(Data extracted from a collection)
================================

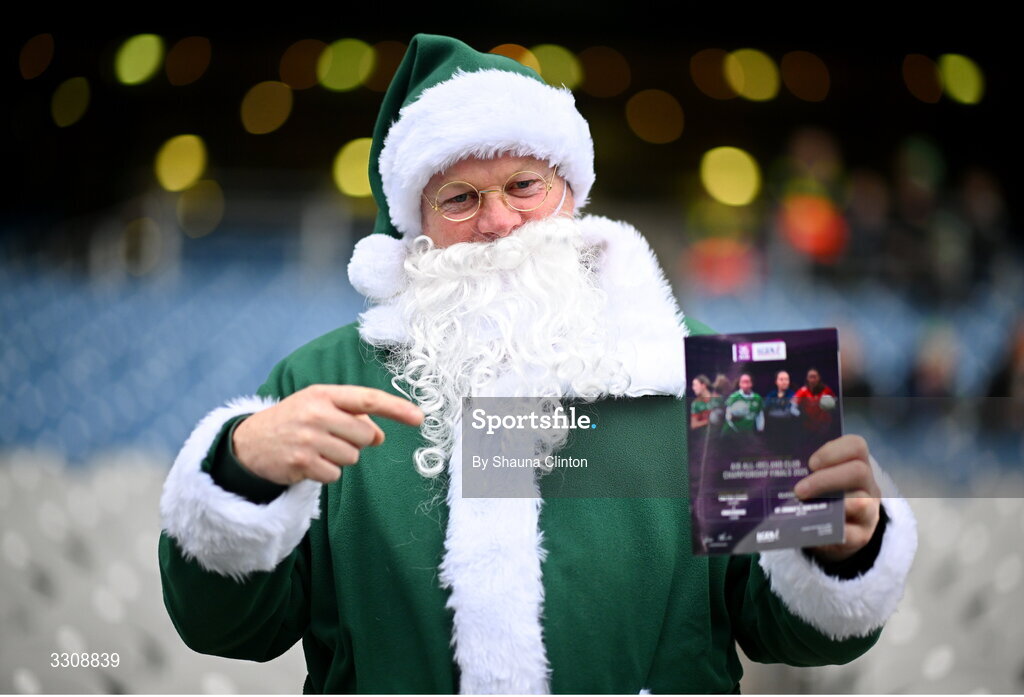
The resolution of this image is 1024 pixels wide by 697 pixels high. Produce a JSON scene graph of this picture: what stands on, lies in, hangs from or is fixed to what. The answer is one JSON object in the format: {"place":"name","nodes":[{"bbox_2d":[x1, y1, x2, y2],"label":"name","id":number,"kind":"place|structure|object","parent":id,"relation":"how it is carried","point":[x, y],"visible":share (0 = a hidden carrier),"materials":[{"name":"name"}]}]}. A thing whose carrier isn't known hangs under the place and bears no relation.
{"place":"outdoors","nodes":[
{"label":"outdoors","id":0,"kind":"place"},
{"label":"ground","id":1,"kind":"structure","parent":0},
{"bbox_2d":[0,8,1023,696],"label":"stadium stand","id":2,"kind":"object","parent":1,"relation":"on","point":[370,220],"visible":0.64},
{"bbox_2d":[18,33,53,79],"label":"light","id":3,"kind":"object","parent":2,"relation":"attached to","point":[35,51],"visible":0.95,"materials":[{"name":"orange"}]},
{"bbox_2d":[51,77,90,126],"label":"light","id":4,"kind":"object","parent":2,"relation":"attached to","point":[80,90],"visible":0.93,"materials":[{"name":"green"}]},
{"bbox_2d":[115,35,163,84],"label":"light","id":5,"kind":"object","parent":2,"relation":"attached to","point":[151,47],"visible":0.93,"materials":[{"name":"yellow"}]},
{"bbox_2d":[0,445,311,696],"label":"seat row","id":6,"kind":"object","parent":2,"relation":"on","point":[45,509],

================================

In the copy, keep every line of the data above exactly and drop each picture.

### RESPONSE AREA
The resolution of this image is 1024 pixels wide by 697 pixels high. Produce a JSON scene graph of this picture: what stands on, lies in, hangs from or is fixed to what. The answer is one JSON object in the format: {"place":"name","nodes":[{"bbox_2d":[x1, y1, x2, y2],"label":"name","id":number,"kind":"place|structure|object","parent":id,"relation":"how it is carried","point":[x, y],"visible":share (0 = a hidden carrier),"materials":[{"name":"name"}]}]}. A thing whose carrier isn't known hangs under the place and bears no relation.
{"place":"outdoors","nodes":[
{"label":"outdoors","id":0,"kind":"place"},
{"label":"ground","id":1,"kind":"structure","parent":0},
{"bbox_2d":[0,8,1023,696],"label":"stadium stand","id":2,"kind":"object","parent":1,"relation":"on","point":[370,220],"visible":0.64},
{"bbox_2d":[18,33,53,79],"label":"light","id":3,"kind":"object","parent":2,"relation":"attached to","point":[35,51],"visible":0.95,"materials":[{"name":"orange"}]},
{"bbox_2d":[51,77,90,126],"label":"light","id":4,"kind":"object","parent":2,"relation":"attached to","point":[80,90],"visible":0.93,"materials":[{"name":"green"}]},
{"bbox_2d":[115,35,163,84],"label":"light","id":5,"kind":"object","parent":2,"relation":"attached to","point":[151,47],"visible":0.93,"materials":[{"name":"yellow"}]},
{"bbox_2d":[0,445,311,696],"label":"seat row","id":6,"kind":"object","parent":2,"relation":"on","point":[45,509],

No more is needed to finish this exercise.